◆ The input:
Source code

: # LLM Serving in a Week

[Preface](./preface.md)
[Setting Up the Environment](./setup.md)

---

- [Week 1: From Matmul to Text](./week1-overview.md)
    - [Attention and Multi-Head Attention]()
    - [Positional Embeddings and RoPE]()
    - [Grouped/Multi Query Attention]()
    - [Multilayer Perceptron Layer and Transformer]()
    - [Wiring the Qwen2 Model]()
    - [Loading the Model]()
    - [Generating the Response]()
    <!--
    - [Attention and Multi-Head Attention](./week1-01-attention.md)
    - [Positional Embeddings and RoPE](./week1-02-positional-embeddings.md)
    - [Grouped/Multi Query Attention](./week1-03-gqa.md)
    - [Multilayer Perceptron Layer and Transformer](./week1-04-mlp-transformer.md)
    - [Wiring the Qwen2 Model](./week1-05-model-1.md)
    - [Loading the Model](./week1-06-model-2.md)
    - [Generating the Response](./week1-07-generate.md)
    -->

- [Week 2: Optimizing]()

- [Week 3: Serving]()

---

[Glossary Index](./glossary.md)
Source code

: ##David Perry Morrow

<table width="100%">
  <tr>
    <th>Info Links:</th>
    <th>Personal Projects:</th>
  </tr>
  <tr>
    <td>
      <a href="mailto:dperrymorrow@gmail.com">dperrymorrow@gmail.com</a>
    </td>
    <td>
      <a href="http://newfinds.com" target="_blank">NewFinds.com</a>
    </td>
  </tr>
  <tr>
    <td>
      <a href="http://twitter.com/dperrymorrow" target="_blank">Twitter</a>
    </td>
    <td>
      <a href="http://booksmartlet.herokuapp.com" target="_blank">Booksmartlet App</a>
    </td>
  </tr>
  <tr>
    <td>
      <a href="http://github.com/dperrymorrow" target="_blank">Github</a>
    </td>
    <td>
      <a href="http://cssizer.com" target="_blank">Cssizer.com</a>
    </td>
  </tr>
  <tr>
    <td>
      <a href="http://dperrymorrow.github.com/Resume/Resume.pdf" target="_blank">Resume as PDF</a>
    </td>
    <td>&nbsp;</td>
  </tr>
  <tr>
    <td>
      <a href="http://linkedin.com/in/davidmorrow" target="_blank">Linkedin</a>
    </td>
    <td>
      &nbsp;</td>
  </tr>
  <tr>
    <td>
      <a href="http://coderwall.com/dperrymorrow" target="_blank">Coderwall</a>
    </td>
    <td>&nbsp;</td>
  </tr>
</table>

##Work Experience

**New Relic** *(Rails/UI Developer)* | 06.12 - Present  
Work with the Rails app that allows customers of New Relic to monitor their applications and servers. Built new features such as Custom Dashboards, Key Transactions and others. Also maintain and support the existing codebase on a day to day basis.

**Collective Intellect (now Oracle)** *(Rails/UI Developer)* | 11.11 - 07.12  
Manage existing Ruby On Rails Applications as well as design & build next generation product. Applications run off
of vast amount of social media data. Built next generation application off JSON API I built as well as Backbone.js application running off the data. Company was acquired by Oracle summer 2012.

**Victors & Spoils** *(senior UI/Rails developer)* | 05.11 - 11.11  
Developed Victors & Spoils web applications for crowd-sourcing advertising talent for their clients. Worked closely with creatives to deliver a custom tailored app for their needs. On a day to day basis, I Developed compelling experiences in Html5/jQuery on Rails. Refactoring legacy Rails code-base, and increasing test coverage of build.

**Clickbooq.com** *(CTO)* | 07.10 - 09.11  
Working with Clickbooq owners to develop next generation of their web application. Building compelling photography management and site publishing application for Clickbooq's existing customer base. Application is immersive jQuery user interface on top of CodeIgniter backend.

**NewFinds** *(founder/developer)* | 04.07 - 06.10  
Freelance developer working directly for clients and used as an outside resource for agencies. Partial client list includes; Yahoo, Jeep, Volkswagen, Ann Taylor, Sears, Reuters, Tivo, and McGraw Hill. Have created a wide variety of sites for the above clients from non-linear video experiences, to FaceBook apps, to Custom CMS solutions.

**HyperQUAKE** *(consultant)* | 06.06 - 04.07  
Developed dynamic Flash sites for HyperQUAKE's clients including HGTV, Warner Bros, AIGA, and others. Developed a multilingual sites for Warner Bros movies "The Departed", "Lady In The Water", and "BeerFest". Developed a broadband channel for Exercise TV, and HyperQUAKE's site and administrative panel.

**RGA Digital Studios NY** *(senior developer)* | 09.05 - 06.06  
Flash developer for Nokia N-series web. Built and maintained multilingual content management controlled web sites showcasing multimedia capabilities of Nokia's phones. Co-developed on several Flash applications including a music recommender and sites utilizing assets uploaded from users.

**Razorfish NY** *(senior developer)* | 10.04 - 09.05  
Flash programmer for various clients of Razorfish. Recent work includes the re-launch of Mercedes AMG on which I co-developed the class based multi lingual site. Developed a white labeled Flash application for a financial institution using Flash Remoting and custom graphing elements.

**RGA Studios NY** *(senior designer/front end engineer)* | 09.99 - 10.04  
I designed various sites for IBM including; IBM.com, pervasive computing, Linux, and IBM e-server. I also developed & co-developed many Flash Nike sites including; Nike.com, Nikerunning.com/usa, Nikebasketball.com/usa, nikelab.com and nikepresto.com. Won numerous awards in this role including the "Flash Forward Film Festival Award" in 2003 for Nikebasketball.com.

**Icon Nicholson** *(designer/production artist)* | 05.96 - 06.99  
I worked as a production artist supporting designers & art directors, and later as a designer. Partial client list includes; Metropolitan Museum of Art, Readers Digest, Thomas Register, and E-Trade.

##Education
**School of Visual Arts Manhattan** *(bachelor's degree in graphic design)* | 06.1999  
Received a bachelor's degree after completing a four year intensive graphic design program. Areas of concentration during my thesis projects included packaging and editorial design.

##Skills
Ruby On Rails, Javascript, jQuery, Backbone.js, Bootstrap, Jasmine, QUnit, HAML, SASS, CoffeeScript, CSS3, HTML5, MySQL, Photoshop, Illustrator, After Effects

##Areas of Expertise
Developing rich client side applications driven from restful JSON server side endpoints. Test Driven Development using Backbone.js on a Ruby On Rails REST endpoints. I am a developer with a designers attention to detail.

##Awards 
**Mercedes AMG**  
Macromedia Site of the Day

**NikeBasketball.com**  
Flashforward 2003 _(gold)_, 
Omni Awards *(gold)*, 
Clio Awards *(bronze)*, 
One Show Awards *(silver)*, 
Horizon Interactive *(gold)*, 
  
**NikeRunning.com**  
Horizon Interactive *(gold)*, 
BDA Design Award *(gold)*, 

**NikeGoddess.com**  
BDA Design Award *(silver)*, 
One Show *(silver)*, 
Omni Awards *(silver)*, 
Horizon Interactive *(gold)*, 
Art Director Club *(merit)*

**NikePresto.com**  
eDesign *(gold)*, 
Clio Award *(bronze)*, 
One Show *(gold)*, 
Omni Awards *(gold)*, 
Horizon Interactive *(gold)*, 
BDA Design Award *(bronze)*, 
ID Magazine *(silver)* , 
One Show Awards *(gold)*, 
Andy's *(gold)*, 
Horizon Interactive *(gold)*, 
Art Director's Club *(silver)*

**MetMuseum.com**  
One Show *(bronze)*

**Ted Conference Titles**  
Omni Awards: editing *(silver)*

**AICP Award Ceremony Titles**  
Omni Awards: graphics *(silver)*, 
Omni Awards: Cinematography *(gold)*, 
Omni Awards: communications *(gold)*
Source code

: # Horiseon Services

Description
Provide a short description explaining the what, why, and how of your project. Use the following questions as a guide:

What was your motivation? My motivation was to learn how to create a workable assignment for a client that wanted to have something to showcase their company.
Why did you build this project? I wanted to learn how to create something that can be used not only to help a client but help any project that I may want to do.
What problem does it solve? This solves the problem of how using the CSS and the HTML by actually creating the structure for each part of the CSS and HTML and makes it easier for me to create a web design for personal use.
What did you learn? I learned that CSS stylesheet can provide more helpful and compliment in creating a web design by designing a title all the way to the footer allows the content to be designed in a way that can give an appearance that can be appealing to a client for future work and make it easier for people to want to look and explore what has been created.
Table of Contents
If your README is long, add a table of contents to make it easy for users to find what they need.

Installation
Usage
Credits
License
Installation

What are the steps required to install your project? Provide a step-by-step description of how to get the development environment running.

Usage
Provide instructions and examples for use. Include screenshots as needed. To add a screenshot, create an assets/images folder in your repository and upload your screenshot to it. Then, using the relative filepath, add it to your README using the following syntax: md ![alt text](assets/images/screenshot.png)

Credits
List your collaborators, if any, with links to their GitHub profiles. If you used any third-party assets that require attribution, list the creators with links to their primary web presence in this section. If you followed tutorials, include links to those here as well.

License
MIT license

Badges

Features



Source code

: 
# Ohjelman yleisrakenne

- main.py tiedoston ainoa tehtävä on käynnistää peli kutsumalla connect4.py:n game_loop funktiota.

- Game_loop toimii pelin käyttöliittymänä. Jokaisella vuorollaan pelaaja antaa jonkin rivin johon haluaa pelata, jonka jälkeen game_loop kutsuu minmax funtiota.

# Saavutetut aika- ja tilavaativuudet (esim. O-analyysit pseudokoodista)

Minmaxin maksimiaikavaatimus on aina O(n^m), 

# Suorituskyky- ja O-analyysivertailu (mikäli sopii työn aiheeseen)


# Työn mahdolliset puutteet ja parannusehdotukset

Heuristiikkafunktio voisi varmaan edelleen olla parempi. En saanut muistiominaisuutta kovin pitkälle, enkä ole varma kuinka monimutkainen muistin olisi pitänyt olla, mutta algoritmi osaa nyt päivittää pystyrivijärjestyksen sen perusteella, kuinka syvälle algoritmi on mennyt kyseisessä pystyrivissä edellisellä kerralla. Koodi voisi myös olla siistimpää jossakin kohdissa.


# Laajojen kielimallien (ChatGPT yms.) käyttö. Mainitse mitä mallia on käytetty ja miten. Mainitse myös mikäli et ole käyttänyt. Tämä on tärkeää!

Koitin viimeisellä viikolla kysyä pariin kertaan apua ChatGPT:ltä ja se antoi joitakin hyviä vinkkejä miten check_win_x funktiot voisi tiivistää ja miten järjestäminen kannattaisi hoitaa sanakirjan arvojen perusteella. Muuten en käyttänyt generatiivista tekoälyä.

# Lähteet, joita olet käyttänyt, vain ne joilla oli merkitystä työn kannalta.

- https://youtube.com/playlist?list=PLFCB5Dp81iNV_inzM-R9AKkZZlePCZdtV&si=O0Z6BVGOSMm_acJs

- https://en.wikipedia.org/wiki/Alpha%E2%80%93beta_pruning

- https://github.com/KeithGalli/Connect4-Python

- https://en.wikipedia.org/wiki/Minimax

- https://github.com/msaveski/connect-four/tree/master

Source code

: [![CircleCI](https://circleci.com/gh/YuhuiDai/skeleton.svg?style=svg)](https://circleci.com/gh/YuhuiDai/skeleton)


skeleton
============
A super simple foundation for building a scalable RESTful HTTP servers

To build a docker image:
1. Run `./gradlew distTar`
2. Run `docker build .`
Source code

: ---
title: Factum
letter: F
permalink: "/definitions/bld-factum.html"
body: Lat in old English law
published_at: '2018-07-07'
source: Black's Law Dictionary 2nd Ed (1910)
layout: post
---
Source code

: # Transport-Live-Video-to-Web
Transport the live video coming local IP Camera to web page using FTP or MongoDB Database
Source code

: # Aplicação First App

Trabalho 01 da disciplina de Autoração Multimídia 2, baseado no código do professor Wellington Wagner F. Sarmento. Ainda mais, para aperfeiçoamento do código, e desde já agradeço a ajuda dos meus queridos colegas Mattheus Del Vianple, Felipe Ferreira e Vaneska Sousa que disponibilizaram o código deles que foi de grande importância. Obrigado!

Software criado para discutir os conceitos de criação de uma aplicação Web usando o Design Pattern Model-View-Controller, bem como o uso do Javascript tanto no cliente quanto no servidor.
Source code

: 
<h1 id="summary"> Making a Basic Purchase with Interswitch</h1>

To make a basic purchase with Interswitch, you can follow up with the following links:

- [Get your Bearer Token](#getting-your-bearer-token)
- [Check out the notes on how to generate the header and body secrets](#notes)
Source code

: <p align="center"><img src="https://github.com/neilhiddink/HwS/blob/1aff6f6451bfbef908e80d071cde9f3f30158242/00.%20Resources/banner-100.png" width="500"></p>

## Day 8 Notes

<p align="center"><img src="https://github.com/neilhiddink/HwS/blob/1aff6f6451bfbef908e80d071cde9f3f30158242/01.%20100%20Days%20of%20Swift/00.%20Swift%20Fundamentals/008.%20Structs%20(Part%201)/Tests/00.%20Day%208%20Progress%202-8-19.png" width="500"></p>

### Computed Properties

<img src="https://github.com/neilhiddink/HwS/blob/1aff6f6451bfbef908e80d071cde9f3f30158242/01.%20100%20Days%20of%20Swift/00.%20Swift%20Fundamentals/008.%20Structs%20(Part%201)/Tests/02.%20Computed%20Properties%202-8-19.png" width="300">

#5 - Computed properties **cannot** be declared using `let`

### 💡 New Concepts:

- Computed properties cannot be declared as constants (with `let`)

◆ Problem to work on: Please output exactly the lines between the one holding "I worked as" and the one holding "design)* | 06.1999" in the records above, inclusive, and nothing more.

◆ Solution to the problem:
I worked as a production artist supporting designers & art directors, and later as a designer. Partial client list includes; Metropolitan Museum of Art, Readers Digest, Thomas Register, and E-Trade.

##Education
**School of Visual Arts Manhattan** *(bachelor's degree in graphic design)* | 06.1999  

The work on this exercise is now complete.